# Shooting an Indoor Ice Skating Event for the first time... Advice on Settings please.



## lib1967 (Sep 10, 2011)

I use a Sony a700 my lenses are 4.5-5-6/75-300 and 3.5-6.3/18-200. My concerns: Avoiding ISO blowing out noise and maintaining freeze of motion. I've set my ISO NR to normal, and realize I need to shoot at a range of at least F2 but my glass doesn't go that low : ( . I am able to freeze motion but am between 1/60 and 1/100 but ISO is messing me up!  I basically would like to here some setting suggestions from some of you that have shot in this sort of environment. I did some test shots at dusk with motion to try to get a feel for it but will be going to do a preliminary shoot for light testing the first of the week prior to the original shoot. Basically the set up is a indoor ice rink, possibly shooting through glass for some or all shots depending if they take down the glass for the event. I know it is trial and error till you find the right settings but any suggestions as to a good place to start would be appreciated. I was going to set the WB to Auto, while using my 75-300 glass with shutter at 1/60 and rising as needed on Manual mode at 4.5. Am I anywhere near the right thought process in how to go about finding the right settings for this? Just looking for a place to start with this. I usually shoot still photography with flash strobes so forgive my lack of know how. Also, I will not be using flash, and unless otherwise suggested will use automatic focus. A monopod for panning. I get the concept from reading on how to do this... I think lol... just would love to hear some of your suggestions. Thanks so much for reading, hope to get a response. I am new here.


----------



## imagemaker46 (Sep 10, 2011)

Without knowing the exact setup. Is it show lights, spotlight?  If it is though the glass, is it quality glass, used in NHL arenas or puck marked distorted glass, that may have a tint to it.  If the glass is out then it will be easier.  Spot lights are brighter than you may think.  As far as settings go, all the shows I've shot, have been anywhere between 250th sec-1000th, f 2.8-5.6 and the iso is between 640-1600.  None of these figures will help you.  Your camera has a good iso range, although I don't know what the noise is like over 1000iso, if it's not too bad, don't be afraid to use a higher iso to get a shutter speed fast enough to stop the skaters.  Just watch the light for the brightest points, there will be some, and work with the light and not against it, you should be ok.


----------



## lib1967 (Sep 10, 2011)

I will know more of what I am dealing with as far as the glass and if they will be spotlighting or not on Tuesday. I will use the settings you listed as a guide and make note of what worked best there then.
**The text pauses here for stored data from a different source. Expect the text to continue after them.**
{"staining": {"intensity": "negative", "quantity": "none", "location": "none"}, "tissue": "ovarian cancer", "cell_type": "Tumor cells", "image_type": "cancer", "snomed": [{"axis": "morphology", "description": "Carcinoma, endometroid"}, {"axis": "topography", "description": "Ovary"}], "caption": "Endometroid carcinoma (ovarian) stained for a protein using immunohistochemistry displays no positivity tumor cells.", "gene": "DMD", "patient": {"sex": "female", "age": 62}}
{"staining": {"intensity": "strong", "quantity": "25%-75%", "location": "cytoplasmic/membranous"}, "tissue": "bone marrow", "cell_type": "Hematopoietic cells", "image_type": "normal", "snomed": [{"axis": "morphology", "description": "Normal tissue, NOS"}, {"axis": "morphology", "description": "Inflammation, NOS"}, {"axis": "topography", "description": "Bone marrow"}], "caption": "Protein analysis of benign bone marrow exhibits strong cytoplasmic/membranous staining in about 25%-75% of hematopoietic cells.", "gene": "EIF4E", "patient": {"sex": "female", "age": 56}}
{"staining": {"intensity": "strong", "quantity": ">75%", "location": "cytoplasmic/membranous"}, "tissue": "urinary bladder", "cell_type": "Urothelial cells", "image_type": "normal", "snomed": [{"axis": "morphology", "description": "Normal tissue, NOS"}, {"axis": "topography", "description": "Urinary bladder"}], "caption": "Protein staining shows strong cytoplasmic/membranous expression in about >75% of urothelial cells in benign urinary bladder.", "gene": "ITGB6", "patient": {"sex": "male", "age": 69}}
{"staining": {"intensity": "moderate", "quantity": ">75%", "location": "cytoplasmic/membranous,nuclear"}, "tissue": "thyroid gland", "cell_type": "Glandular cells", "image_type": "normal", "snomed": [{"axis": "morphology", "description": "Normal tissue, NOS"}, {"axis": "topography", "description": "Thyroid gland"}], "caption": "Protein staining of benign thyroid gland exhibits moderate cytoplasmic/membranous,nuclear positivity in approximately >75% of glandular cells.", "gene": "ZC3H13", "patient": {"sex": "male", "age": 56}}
The actual shoot is on the Sept. 16th. It is a skating event with teens as the performers. Not sure if the ice is used for hockey also, but I think so. I will get a better look and more info. I have had this camera since 2008 and have not felt at all lacking but you are right, it is all in the light and finding the right settings to go with it.  I will shoot in RAW and get it as clean as I can. Hoping for the best : ) Hoping it opens more doors of photography for me to experience. Thanks again for the response and information.


----------



## imagemaker46 (Sep 10, 2011)

I've shot figure skating events for over 20 years and everyone is different. You can make some nice images from ice shows especially if they use spotlights, watch for the shadows on the ice, they are overlooked by most people, but they can make for very interesting images.


----------